▸ Work to be completed: Put the lines of every listing into one JSON list of strings, one string per line, and skip any blank lines.
---------- Exercise input
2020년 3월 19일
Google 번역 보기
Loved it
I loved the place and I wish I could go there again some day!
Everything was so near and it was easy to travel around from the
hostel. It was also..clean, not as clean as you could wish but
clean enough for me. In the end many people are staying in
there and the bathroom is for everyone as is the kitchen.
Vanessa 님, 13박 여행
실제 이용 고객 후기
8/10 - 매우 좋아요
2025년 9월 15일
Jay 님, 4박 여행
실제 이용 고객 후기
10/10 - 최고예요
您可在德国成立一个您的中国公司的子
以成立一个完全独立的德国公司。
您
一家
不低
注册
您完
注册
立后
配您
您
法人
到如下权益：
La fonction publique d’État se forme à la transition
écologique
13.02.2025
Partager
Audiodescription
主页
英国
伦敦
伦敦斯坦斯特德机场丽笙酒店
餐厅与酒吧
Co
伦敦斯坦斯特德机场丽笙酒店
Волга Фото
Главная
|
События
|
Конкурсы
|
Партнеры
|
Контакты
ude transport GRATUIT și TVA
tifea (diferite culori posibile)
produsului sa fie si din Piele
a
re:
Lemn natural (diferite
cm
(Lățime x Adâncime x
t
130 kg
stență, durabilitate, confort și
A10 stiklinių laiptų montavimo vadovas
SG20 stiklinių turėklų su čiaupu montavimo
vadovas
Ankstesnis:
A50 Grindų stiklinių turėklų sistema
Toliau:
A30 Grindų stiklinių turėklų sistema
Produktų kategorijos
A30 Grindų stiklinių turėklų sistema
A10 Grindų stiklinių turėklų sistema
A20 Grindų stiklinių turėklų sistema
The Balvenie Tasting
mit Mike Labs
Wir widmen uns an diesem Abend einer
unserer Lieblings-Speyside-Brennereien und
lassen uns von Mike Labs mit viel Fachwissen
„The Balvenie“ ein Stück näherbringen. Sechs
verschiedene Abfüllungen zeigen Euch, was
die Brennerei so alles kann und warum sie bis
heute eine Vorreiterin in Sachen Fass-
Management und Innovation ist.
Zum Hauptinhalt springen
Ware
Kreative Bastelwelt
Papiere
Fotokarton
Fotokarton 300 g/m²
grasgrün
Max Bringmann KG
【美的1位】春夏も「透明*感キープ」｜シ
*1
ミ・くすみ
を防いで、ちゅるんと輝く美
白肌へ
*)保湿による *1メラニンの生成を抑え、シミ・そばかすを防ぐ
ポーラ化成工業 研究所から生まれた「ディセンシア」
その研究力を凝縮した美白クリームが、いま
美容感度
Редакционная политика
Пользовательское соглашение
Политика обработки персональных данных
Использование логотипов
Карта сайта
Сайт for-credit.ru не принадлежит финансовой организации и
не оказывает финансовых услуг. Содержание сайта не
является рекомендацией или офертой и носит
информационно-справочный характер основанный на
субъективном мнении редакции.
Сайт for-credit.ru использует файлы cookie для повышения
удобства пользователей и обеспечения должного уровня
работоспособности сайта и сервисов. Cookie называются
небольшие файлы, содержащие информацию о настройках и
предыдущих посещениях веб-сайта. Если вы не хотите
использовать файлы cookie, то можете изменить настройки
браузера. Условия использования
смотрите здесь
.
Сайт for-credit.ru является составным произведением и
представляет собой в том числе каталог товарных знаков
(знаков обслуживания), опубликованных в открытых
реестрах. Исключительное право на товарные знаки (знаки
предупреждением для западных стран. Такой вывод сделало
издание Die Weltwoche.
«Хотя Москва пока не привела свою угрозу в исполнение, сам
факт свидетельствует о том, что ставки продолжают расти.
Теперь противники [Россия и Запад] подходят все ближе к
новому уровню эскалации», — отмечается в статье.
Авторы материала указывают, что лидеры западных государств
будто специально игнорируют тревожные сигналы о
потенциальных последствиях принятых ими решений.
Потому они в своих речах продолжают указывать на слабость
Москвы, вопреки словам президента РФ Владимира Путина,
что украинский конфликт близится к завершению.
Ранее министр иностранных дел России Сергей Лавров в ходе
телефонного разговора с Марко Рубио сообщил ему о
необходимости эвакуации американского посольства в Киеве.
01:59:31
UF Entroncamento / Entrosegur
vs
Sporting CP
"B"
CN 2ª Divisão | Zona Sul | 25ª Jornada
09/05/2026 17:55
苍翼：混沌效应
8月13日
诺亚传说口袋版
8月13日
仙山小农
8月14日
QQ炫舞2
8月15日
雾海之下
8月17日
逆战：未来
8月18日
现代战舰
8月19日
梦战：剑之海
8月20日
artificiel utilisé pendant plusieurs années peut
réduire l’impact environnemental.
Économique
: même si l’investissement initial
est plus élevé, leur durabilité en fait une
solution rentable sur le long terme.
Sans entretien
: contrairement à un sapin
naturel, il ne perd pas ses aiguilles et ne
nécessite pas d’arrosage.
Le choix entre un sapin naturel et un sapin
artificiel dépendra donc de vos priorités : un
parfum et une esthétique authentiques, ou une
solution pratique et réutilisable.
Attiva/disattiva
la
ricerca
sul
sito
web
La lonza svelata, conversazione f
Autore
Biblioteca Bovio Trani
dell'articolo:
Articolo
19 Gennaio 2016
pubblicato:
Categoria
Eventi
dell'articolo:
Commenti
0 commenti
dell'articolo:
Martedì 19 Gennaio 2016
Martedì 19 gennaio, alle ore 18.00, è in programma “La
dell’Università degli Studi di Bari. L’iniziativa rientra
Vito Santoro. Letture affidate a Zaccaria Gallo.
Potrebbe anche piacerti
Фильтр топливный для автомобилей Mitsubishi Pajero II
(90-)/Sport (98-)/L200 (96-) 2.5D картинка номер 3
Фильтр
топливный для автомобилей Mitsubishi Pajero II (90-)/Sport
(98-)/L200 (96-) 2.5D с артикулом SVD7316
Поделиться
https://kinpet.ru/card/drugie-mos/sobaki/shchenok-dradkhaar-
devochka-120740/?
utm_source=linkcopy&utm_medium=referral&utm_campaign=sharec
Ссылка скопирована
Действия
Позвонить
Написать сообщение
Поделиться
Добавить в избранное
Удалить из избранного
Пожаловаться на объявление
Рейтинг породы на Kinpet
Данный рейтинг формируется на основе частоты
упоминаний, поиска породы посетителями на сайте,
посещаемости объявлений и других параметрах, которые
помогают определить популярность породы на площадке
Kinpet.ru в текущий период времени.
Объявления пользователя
--------------------
▸ Exercise result:
[
  "2020년 3월 19일",
  "Google 번역 보기",
  "Loved it",
  "I loved the place and I wish I could go there again some day!",
  "Everything was so near and it was easy to travel around from the",
  "hostel. It was also..clean, not as clean as you could wish but",
  "clean enough for me. In the end many people are staying in",
  "there and the bathroom is for everyone as is the kitchen.",
  "Vanessa 님, 13박 여행",
  "실제 이용 고객 후기",
  "8/10 - 매우 좋아요",
  "2025년 9월 15일",
  "Jay 님, 4박 여행",
  "실제 이용 고객 후기",
  "10/10 - 최고예요",
  "您可在德国成立一个您的中国公司的子",
  "以成立一个完全独立的德国公司。",
  "您",
  "一家",
  "不低",
  "注册",
  "您完",
  "注册",
  "立后",
  "配您",
  "您",
  "法人",
  "到如下权益：",
  "La fonction publique d’État se forme à la transition",
  "écologique",
  "13.02.2025",
  "Partager",
  "Audiodescription",
  "主页",
  "英国",
  "伦敦",
  "伦敦斯坦斯特德机场丽笙酒店",
  "餐厅与酒吧",
  "Co",
  "伦敦斯坦斯特德机场丽笙酒店",
  "Волга Фото",
  "Главная",
  "|",
  "События",
  "|",
  "Конкурсы",
  "|",
  "Партнеры",
  "|",
  "Контакты",
  "ude transport GRATUIT și TVA",
  "tifea (diferite culori posibile)",
  "produsului sa fie si din Piele",
  "a",
  "re:",
  "Lemn natural (diferite",
  "cm",
  "(Lățime x Adâncime x",
  "t",
  "130 kg",
  "stență, durabilitate, confort și",
  "A10 stiklinių laiptų montavimo vadovas",
  "SG20 stiklinių turėklų su čiaupu montavimo",
  "vadovas",
  "Ankstesnis:",
  "A50 Grindų stiklinių turėklų sistema",
  "Toliau:",
  "A30 Grindų stiklinių turėklų sistema",
  "Produktų kategorijos",
  "A30 Grindų stiklinių turėklų sistema",
  "A10 Grindų stiklinių turėklų sistema",
  "A20 Grindų stiklinių turėklų sistema",
  "The Balvenie Tasting",
  "mit Mike Labs",
  "Wir widmen uns an diesem Abend einer",
  "unserer Lieblings-Speyside-Brennereien und",
  "lassen uns von Mike Labs mit viel Fachwissen",
  "„The Balvenie“ ein Stück näherbringen. Sechs",
  "verschiedene Abfüllungen zeigen Euch, was",
  "die Brennerei so alles kann und warum sie bis",
  "heute eine Vorreiterin in Sachen Fass-",
  "Management und Innovation ist.",
  "Zum Hauptinhalt springen",
  "Ware",
  "Kreative Bastelwelt",
  "Papiere",
  "Fotokarton",
  "Fotokarton 300 g/m²",
  "grasgrün",
  "Max Bringmann KG",
  "【美的1位】春夏も「透明*感キープ」｜シ",
  "*1",
  "ミ・くすみ",
  "を防いで、ちゅるんと輝く美",
  "白肌へ",
  "*)保湿による *1メラニンの生成を抑え、シミ・そばかすを防ぐ",
  "ポーラ化成工業 研究所から生まれた「ディセンシア」",
  "その研究力を凝縮した美白クリームが、いま",
  "美容感度",
  "Редакционная политика",
  "Пользовательское соглашение",
  "Политика обработки персональных данных",
  "Использование логотипов",
  "Карта сайта",
  "Сайт for-credit.ru не принадлежит финансовой организации и",
  "не оказывает финансовых услуг. Содержание сайта не",
  "является рекомендацией или офертой и носит",
  "информационно-справочный характер основанный на",
  "субъективном мнении редакции.",
  "Сайт for-credit.ru использует файлы cookie для повышения",
  "удобства пользователей и обеспечения должного уровня",
  "работоспособности сайта и сервисов. Cookie называются",
  "небольшие файлы, содержащие информацию о настройках и",
  "предыдущих посещениях веб-сайта. Если вы не хотите",
  "использовать файлы cookie, то можете изменить настройки",
  "браузера. Условия использования",
  "смотрите здесь",
  ".",
  "Сайт for-credit.ru является составным произведением и",
  "представляет собой в том числе каталог товарных знаков",
  "(знаков обслуживания), опубликованных в открытых",
  "реестрах. Исключительное право на товарные знаки (знаки",
  "предупреждением для западных стран. Такой вывод сделало",
  "издание Die Weltwoche.",
  "«Хотя Москва пока не привела свою угрозу в исполнение, сам",
  "факт свидетельствует о том, что ставки продолжают расти.",
  "Теперь противники [Россия и Запад] подходят все ближе к",
  "новому уровню эскалации», — отмечается в статье.",
  "Авторы материала указывают, что лидеры западных государств",
  "будто специально игнорируют тревожные сигналы о",
  "потенциальных последствиях принятых ими решений.",
  "Потому они в своих речах продолжают указывать на слабость",
  "Москвы, вопреки словам президента РФ Владимира Путина,",
  "что украинский конфликт близится к завершению.",
  "Ранее министр иностранных дел России Сергей Лавров в ходе",
  "телефонного разговора с Марко Рубио сообщил ему о",
  "необходимости эвакуации американского посольства в Киеве.",
  "01:59:31",
  "UF Entroncamento / Entrosegur",
  "vs",
  "Sporting CP",
  "\"B\"",
  "CN 2ª Divisão | Zona Sul | 25ª Jornada",
  "09/05/2026 17:55",
  "苍翼：混沌效应",
  "8月13日",
  "诺亚传说口袋版",
  "8月13日",
  "仙山小农",
  "8月14日",
  "QQ炫舞2",
  "8月15日",
  "雾海之下",
  "8月17日",
  "逆战：未来",
  "8月18日",
  "现代战舰",
  "8月19日",
  "梦战：剑之海",
  "8月20日",
  "artificiel utilisé pendant plusieurs années peut",
  "réduire l’impact environnemental.",
  "Économique",
  ": même si l’investissement initial",
  "est plus élevé, leur durabilité en fait une",
  "solution rentable sur le long terme.",
  "Sans entretien",
  ": contrairement à un sapin",
  "naturel, il ne perd pas ses aiguilles et ne",
  "nécessite pas d’arrosage.",
  "Le choix entre un sapin naturel et un sapin",
  "artificiel dépendra donc de vos priorités : un",
  "parfum et une esthétique authentiques, ou une",
  "solution pratique et réutilisable.",
  "Attiva/disattiva",
  "la",
  "ricerca",
  "sul",
  "sito",
  "web",
  "La lonza svelata, conversazione f",
  "Autore",
  "Biblioteca Bovio Trani",
  "dell'articolo:",
  "Articolo",
  "19 Gennaio 2016",
  "pubblicato:",
  "Categoria",
  "Eventi",
  "dell'articolo:",
  "Commenti",
  "0 commenti",
  "dell'articolo:",
  "Martedì 19 Gennaio 2016",
  "Martedì 19 gennaio, alle ore 18.00, è in programma “La",
  "dell’Università degli Studi di Bari. L’iniziativa rientra",
  "Vito Santoro. Letture affidate a Zaccaria Gallo.",
  "Potrebbe anche piacerti",
  "Фильтр топливный для автомобилей Mitsubishi Pajero II",
  "(90-)/Sport (98-)/L200 (96-) 2.5D картинка номер 3",
  "Фильтр",
  "топливный для автомобилей Mitsubishi Pajero II (90-)/Sport",
  "(98-)/L200 (96-) 2.5D с артикулом SVD7316",
  "Поделиться",
  "https://kinpet.ru/card/drugie-mos/sobaki/shchenok-dradkhaar-",
  "devochka-120740/?",
  "utm_source=linkcopy&utm_medium=referral&utm_campaign=sharec",
  "Ссылка скопирована",
  "Действия",
  "Позвонить",
  "Написать сообщение",
  "Поделиться",
  "Добавить в избранное",
  "Удалить из избранного",
  "Пожаловаться на объявление",
  "Рейтинг породы на Kinpet",
  "Данный рейтинг формируется на основе частоты",
  "упоминаний, поиска породы посетителями на сайте,",
  "посещаемости объявлений и других параметрах, которые",
  "помогают определить популярность породы на площадке",
  "Kinpet.ru в текущий период времени.",
  "Объявления пользователя"
]